About this task: Set every entry down again exactly, excluding any pictures.

Records for this task:
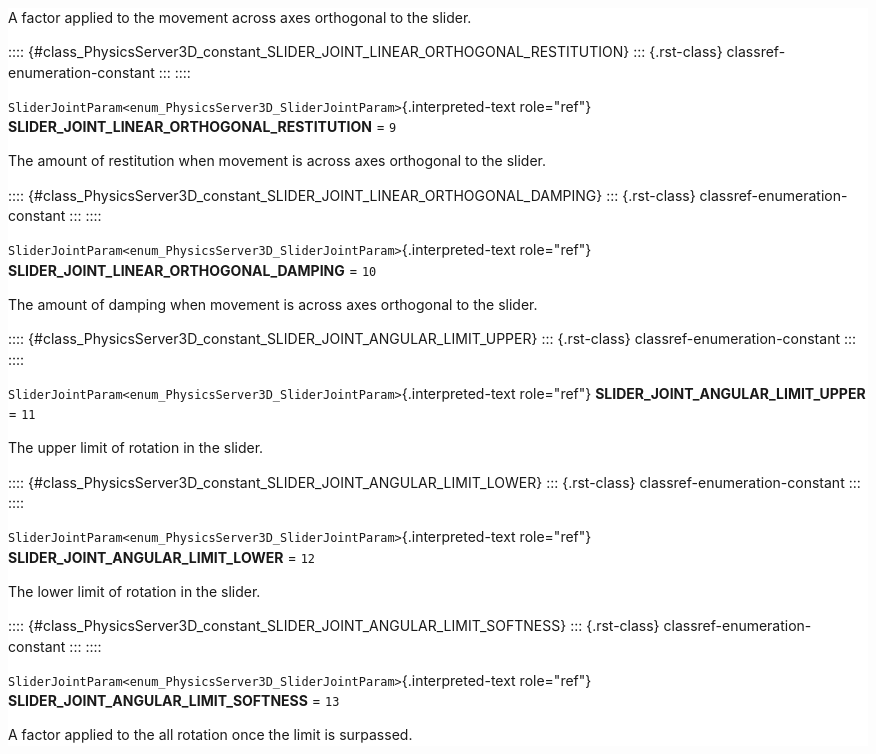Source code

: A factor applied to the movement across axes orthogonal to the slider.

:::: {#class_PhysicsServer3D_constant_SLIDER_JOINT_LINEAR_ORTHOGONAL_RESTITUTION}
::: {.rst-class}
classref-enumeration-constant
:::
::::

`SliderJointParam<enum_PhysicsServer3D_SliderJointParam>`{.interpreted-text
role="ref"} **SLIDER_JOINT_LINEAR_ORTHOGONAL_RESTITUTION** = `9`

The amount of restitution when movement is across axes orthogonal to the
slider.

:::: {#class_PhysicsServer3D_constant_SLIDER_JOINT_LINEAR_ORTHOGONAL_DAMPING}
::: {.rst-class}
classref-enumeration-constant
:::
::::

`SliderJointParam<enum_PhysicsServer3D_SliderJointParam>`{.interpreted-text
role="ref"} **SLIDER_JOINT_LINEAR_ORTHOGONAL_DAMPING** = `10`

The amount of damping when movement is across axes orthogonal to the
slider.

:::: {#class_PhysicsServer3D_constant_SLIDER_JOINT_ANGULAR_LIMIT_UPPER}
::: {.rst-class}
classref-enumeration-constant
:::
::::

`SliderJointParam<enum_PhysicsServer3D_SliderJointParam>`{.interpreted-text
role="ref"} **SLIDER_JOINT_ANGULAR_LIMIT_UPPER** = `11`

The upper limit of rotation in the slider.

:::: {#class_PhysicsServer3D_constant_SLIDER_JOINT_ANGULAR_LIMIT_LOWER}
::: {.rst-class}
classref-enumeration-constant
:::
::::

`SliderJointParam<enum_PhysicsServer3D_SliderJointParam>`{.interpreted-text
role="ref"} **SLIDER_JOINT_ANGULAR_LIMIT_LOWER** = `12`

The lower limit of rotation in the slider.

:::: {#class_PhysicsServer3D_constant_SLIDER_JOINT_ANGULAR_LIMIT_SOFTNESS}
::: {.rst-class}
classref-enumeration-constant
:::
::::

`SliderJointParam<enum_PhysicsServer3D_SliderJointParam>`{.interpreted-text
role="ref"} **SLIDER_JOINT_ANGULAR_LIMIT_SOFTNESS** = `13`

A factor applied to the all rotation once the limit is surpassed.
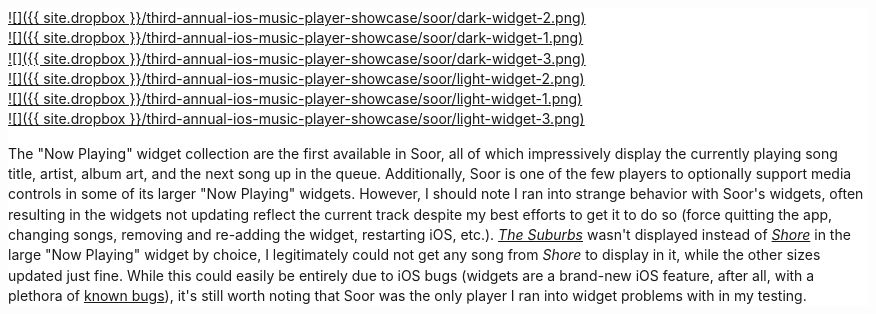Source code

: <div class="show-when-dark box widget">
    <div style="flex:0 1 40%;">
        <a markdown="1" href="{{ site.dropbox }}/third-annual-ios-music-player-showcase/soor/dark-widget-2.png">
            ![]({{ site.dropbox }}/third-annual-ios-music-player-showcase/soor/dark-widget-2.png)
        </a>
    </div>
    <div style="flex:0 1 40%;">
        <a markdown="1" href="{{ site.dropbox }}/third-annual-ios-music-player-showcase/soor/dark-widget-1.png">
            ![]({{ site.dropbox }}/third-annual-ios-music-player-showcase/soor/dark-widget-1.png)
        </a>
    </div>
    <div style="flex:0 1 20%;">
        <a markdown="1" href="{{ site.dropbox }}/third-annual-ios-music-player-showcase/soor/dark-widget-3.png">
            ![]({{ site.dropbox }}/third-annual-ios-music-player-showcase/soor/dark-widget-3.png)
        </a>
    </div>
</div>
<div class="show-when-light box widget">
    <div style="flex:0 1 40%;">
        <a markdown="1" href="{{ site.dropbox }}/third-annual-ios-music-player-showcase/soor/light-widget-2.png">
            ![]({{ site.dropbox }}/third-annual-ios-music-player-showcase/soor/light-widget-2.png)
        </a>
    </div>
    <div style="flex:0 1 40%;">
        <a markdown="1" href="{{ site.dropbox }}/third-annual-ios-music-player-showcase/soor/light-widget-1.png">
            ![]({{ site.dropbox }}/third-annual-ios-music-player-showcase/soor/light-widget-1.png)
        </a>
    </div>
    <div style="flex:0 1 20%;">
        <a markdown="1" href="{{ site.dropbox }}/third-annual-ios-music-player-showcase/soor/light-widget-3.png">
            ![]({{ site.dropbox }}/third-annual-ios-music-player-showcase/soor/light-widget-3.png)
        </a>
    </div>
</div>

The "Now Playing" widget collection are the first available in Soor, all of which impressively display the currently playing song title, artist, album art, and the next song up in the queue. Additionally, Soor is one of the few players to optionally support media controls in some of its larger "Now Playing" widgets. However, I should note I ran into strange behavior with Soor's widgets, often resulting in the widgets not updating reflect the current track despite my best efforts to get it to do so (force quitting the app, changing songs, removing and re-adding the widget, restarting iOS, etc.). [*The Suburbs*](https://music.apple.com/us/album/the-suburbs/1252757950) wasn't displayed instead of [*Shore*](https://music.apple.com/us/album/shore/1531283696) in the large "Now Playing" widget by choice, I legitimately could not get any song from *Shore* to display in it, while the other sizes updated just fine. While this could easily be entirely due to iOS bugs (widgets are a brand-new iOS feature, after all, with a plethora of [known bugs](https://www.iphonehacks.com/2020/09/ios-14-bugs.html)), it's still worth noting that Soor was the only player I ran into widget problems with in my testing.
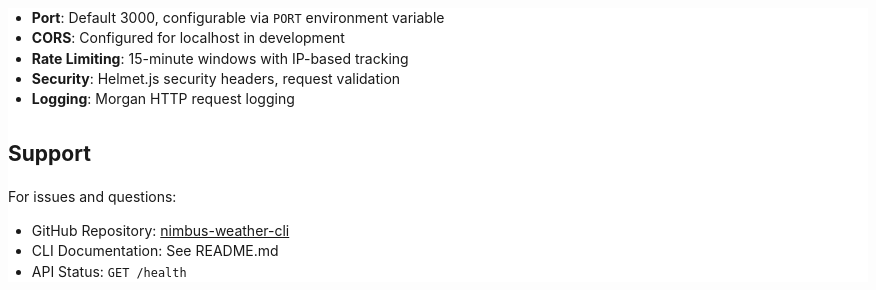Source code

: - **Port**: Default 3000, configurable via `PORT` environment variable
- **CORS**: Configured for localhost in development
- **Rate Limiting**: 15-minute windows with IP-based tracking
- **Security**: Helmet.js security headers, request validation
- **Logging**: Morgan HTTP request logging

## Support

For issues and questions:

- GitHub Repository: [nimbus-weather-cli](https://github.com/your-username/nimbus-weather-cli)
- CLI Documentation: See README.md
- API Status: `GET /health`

Exercise result:
Source code

: A factor applied to the movement across axes orthogonal to the slider.

:::: {#class_PhysicsServer3D_constant_SLIDER_JOINT_LINEAR_ORTHOGONAL_RESTITUTION}
::: {.rst-class}
classref-enumeration-constant
:::
::::

`SliderJointParam<enum_PhysicsServer3D_SliderJointParam>`{.interpreted-text
role="ref"} **SLIDER_JOINT_LINEAR_ORTHOGONAL_RESTITUTION** = `9`

The amount of restitution when movement is across axes orthogonal to the
slider.

:::: {#class_PhysicsServer3D_constant_SLIDER_JOINT_LINEAR_ORTHOGONAL_DAMPING}
::: {.rst-class}
classref-enumeration-constant
:::
::::

`SliderJointParam<enum_PhysicsServer3D_SliderJointParam>`{.interpreted-text
role="ref"} **SLIDER_JOINT_LINEAR_ORTHOGONAL_DAMPING** = `10`

The amount of damping when movement is across axes orthogonal to the
slider.

:::: {#class_PhysicsServer3D_constant_SLIDER_JOINT_ANGULAR_LIMIT_UPPER}
::: {.rst-class}
classref-enumeration-constant
:::
::::

`SliderJointParam<enum_PhysicsServer3D_SliderJointParam>`{.interpreted-text
role="ref"} **SLIDER_JOINT_ANGULAR_LIMIT_UPPER** = `11`

The upper limit of rotation in the slider.

:::: {#class_PhysicsServer3D_constant_SLIDER_JOINT_ANGULAR_LIMIT_LOWER}
::: {.rst-class}
classref-enumeration-constant
:::
::::

`SliderJointParam<enum_PhysicsServer3D_SliderJointParam>`{.interpreted-text
role="ref"} **SLIDER_JOINT_ANGULAR_LIMIT_LOWER** = `12`

The lower limit of rotation in the slider.

:::: {#class_PhysicsServer3D_constant_SLIDER_JOINT_ANGULAR_LIMIT_SOFTNESS}
::: {.rst-class}
classref-enumeration-constant
:::
::::

`SliderJointParam<enum_PhysicsServer3D_SliderJointParam>`{.interpreted-text
role="ref"} **SLIDER_JOINT_ANGULAR_LIMIT_SOFTNESS** = `13`

A factor applied to the all rotation once the limit is surpassed.
Source code

: <div class="show-when-dark box widget">
    <div style="flex:0 1 40%;">
        <a markdown="1" href="{{ site.dropbox }}/third-annual-ios-music-player-showcase/soor/dark-widget-2.png">
            ![]({{ site.dropbox }}/third-annual-ios-music-player-showcase/soor/dark-widget-2.png)
        </a>
    </div>
    <div style="flex:0 1 40%;">
        <a markdown="1" href="{{ site.dropbox }}/third-annual-ios-music-player-showcase/soor/dark-widget-1.png">
            ![]({{ site.dropbox }}/third-annual-ios-music-player-showcase/soor/dark-widget-1.png)
        </a>
    </div>
    <div style="flex:0 1 20%;">
        <a markdown="1" href="{{ site.dropbox }}/third-annual-ios-music-player-showcase/soor/dark-widget-3.png">
            ![]({{ site.dropbox }}/third-annual-ios-music-player-showcase/soor/dark-widget-3.png)
        </a>
    </div>
</div>
<div class="show-when-light box widget">
    <div style="flex:0 1 40%;">
        <a markdown="1" href="{{ site.dropbox }}/third-annual-ios-music-player-showcase/soor/light-widget-2.png">
            ![]({{ site.dropbox }}/third-annual-ios-music-player-showcase/soor/light-widget-2.png)
        </a>
    </div>
    <div style="flex:0 1 40%;">
        <a markdown="1" href="{{ site.dropbox }}/third-annual-ios-music-player-showcase/soor/light-widget-1.png">
            ![]({{ site.dropbox }}/third-annual-ios-music-player-showcase/soor/light-widget-1.png)
        </a>
    </div>
    <div style="flex:0 1 20%;">
        <a markdown="1" href="{{ site.dropbox }}/third-annual-ios-music-player-showcase/soor/light-widget-3.png">
            ![]({{ site.dropbox }}/third-annual-ios-music-player-showcase/soor/light-widget-3.png)
        </a>
    </div>
</div>

The "Now Playing" widget collection are the first available in Soor, all of which impressively display the currently playing song title, artist, album art, and the next song up in the queue. Additionally, Soor is one of the few players to optionally support media controls in some of its larger "Now Playing" widgets. However, I should note I ran into strange behavior with Soor's widgets, often resulting in the widgets not updating reflect the current track despite my best efforts to get it to do so (force quitting the app, changing songs, removing and re-adding the widget, restarting iOS, etc.). [*The Suburbs*](https://music.apple.com/us/album/the-suburbs/1252757950) wasn't displayed instead of [*Shore*](https://music.apple.com/us/album/shore/1531283696) in the large "Now Playing" widget by choice, I legitimately could not get any song from *Shore* to display in it, while the other sizes updated just fine. While this could easily be entirely due to iOS bugs (widgets are a brand-new iOS feature, after all, with a plethora of [known bugs](https://www.iphonehacks.com/2020/09/ios-14-bugs.html)), it's still worth noting that Soor was the only player I ran into widget problems with in my testing.
Source code

: - **Port**: Default 3000, configurable via `PORT` environment variable
- **CORS**: Configured for localhost in development
- **Rate Limiting**: 15-minute windows with IP-based tracking
- **Security**: Helmet.js security headers, request validation
- **Logging**: Morgan HTTP request logging

## Support

For issues and questions:

- GitHub Repository: [nimbus-weather-cli](https://github.com/your-username/nimbus-weather-cli)
- CLI Documentation: See README.md
- API Status: `GET /health`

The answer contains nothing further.